Sul secondo motivo, la Corte ha ritenuto fondata la censura. Ha osservato che la Corte di appello aveva negato la particolare tenuità del fatto valorizzando gli stessi elementi che integrano la condotta tipica del reato di cui all’art. 334 cod. pen. (la rimozione del veicolo dal garage e la mancata indicazione del nuovo luogo di custodia, con conseguente mancato rinvenimento del mezzo). Tali dati, costituendo il fatto tipico, sono di per sé inidonei a giustificare il rifiuto della causa di non punibilità, in assenza di ulteriori informazioni in grado di conferire maggiore disvalore al fatto. La Corte di appello aveva, inoltre, ignorato le deduzioni difensive relative all’infimo valore economico dell’autovettura, che avrebbero potuto incidere sulla valutazione della tenuità dell’offesa. La Corte ha quindi annullato la sentenza limitatamente alla causa di non punibilità, con rinvio per un nuovo giudizio sul punto, in cui la Corte di appello dovrà verificare specificamente se ricorrano o meno i presupposti per il riconoscimento del beneficio.
Implicazioni Pratiche
- Onere motivazionale per il diniego dell’art. 131-bis cod. pen.: L’avvocato deve contestare il diniego della causa di non punibilità quando il giudice si limita a valorizzare gli elementi costitutivi del reato, senza indicare elementi di ulteriore disvalore (es. modalità della condotta, entità del danno, grado di colpevolezza) che giustifichino l’esclusione del beneficio; la difesa deve sollecitare una valutazione complessiva e concreta della fattispecie, anche in relazione al valore del bene oggetto del reato.
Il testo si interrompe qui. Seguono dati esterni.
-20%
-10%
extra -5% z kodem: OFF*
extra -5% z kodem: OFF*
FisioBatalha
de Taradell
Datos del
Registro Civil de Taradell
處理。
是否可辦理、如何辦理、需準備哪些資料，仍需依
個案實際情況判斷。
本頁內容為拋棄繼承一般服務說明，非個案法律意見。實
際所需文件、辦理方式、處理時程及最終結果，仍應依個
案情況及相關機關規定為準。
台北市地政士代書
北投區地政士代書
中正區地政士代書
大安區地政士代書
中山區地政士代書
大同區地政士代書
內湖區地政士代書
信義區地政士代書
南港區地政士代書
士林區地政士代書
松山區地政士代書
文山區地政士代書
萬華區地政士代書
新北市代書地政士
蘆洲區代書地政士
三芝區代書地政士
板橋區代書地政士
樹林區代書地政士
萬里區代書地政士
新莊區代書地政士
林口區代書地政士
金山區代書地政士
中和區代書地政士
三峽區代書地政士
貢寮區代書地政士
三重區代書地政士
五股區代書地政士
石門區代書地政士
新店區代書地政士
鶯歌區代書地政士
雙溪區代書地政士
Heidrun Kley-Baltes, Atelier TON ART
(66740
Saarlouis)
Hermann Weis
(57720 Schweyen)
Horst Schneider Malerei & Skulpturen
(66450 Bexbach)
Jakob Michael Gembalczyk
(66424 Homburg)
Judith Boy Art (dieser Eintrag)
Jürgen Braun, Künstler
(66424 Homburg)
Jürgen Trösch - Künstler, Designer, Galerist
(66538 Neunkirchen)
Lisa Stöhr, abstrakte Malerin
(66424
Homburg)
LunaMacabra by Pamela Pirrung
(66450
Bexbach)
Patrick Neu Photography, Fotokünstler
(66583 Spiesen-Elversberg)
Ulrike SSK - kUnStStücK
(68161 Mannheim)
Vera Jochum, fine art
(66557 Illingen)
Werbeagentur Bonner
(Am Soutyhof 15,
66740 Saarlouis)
- Utilizzo di prove inutilizzabili: In sede di impugnazione, la difesa deve dimostrare che la prova illegittimamente acquisita (es. dichiarazioni auto-indizianti rese senza garanzie difensive) ha avuto un’efficacia determinante sul convincimento del giudice, indicando specificamente il peso reale di quella prova nella struttura argomentativa della motivazione; in mancanza, l’eccezione è inammissibile.
- Valutazione del valore del bene: In tema di reati contro il patrimonio o contro l’amministrazione della giustizia che incidono su beni di modico valore, la difesa deve insistere sulla rilevanza del valore economico del bene ai fini dell’applicazione dell’art. 131-bis cod. pen., richiedendo un accertamento specifico da parte del giudice, che non può limitarsi a dare atto del fatto tipico.